O = Overview. Is magic seen as a good thing by the majority of your population or as a menace? What does magic contribute to your society? Can anyone learn it or is its use restricted? If the latter, how is it restricted and why do the magical beings accept those restrictions?

P = Portents. Is prediction of any kind used in your magical world? Who has the ability to come up with these? Does anyone control them so only portents which suit the rulers ever get issued?

Q = Quest. Name a magical world without one of these! But the quest must be a matter of vital importance and ideally have a range of characters, including some very unlikely heroes. (Hairy feet and having second breakfasts have been done – see The Lord of the RingsI).

R = Reading. Yes magical beings need to read (their spells for one thing and accurately at that). Is magical ability linked to the ability to read? You could use literacy or its lack to control who could use magic. It would be a good way to keep the main population under control. They can’t read. They can’t do magic. They have to do as they’re told. So what would happen if someone rebelled against that and learned to read when they are officially not allowed to do so?
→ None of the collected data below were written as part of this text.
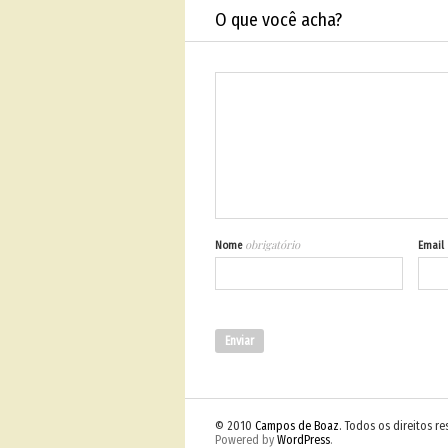
O que você acha?
obrigatório
Nome
Email
© 2010
Campos de Boaz
. Todos os direitos r
Powered by
WordPress
.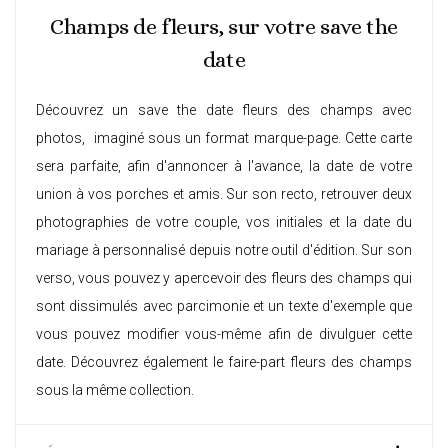
Champs de fleurs, sur votre save the
date
Découvrez un save the date fleurs des champs avec
photos, imaginé sous un format marque-page. Cette carte
sera parfaite, afin d'annoncer à l'avance, la date de votre
union à vos porches et amis. Sur son recto, retrouver deux
photographies de votre couple, vos initiales et la date du
mariage à personnalisé depuis notre outil d'édition. Sur son
verso, vous pouvez y apercevoir des fleurs des champs qui
sont dissimulés avec parcimonie et un texte d'exemple que
vous pouvez modifier vous-même afin de divulguer cette
date. Découvrez également le
faire-part fleurs des champs
sous la même collection.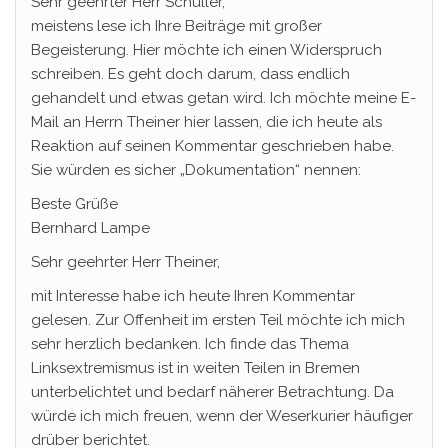
Sehr geehrter Herr Schuller,
meistens lese ich Ihre Beiträge mit großer
Begeisterung. Hier möchte ich einen Widerspruch
schreiben. Es geht doch darum, dass endlich
gehandelt und etwas getan wird. Ich möchte meine E-
Mail an Herrn Theiner hier lassen, die ich heute als
Reaktion auf seinen Kommentar geschrieben habe.
Sie würden es sicher „Dokumentation“ nennen:
Beste Grüße
Bernhard Lampe
Sehr geehrter Herr Theiner,
mit Interesse habe ich heute Ihren Kommentar
gelesen. Zur Offenheit im ersten Teil möchte ich mich
sehr herzlich bedanken. Ich finde das Thema
Linksextremismus ist in weiten Teilen in Bremen
unterbelichtet und bedarf näherer Betrachtung. Da
würde ich mich freuen, wenn der Weserkurier häufiger
drüber berichtet.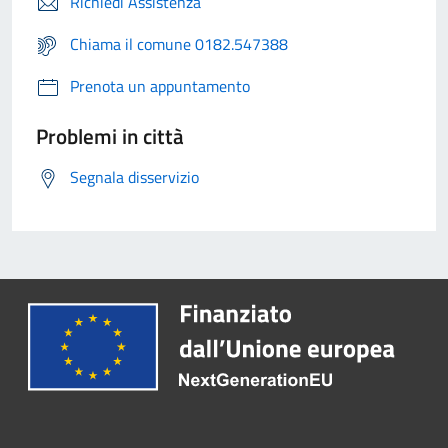
Richiedi Assistenza
Chiama il comune 0182.547388
Prenota un appuntamento
Problemi in città
Segnala disservizio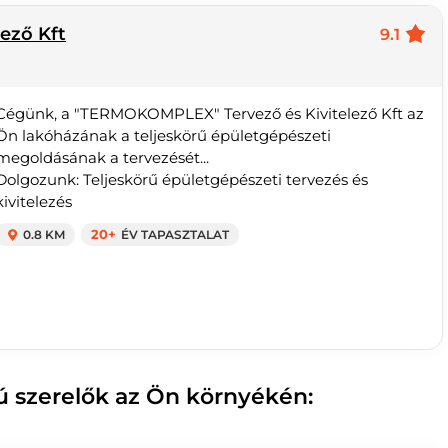
ező Kft
9.1
Cégünk, a "TERMOKOMPLEX" Tervező és Kivitelező Kft az
Ön lakóházának a teljeskörű épületgépészeti
megoldásának a tervezését...
Dolgozunk: Teljeskörű épületgépészeti tervezés és
kivitelezés
0.8 KM
20+
ÉV TAPASZTALAT
ú szerelők az Ön környékén: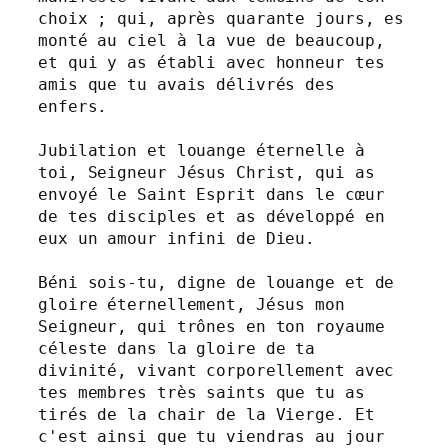
choix ; qui, après quarante jours, es 
monté au ciel à la vue de beaucoup, 
et qui y as établi avec honneur tes 
amis que tu avais délivrés des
S = Spells. Like characters, there are nice ones, nasty ones, downright evil ones. Are there antidotes to spells or, in the case of Sleeping Beauty, can spells be modified to limit damage?

T = Taming the Beast. See Beauty and the Beast for a great example of how this is done. The Beast, after all, is cowed by the witch who cursed him and later by Beauty. But how about the magical creatures in your world? Can they be tamed or their potential damage limited in any way? Who could do this? Are there benefits to the beast as well as to your other characters? (You could say certain creatures got to live rather than being hunted to extinction because of their more dangerous qualities).

U = Universe. Is your created world a solo one or is it linked to others in its immediate universe? If the latter, how well do the different worlds get on or is there a history of war?

V = Vilification. This is as easy as breathing for your villainous characters. They of course are going to want to “do down” the heroes. You start by vilifying them (and the parallels with our own world here are not coincidental. I wish they were but that’s another matter).

W = Witches and Wizards. Both will consider themselves to be superior to the others, usually because of gender too. How does that work out in your stories? And can they ever get along for the common good?

X = Xeric. It is a word, honest and one I’ll remember for Scrabble the next time I play it. It means little moisture. So how does your magical world fare up when it comes to water supplies? Is it a green and pleasant land or prone to desert? That will directly affect how your characters live and drive their needs. Is magic used to conjure up water where supplies are short? What are the downsides to magical water as opposed to natural?

Y = Yummy. Is magical food and drink as delicious as it looks or does it hide something nasty? The visitor to the magical world would do well to avoid suspiciously red, shiny apples especially if being sold by an old woman with a basket.

Z = Zest. Be wary of young apprentices who show zest for using magic even though they are not fully trained. This takes us back nicely to The Sorcerer’s Apprentice again!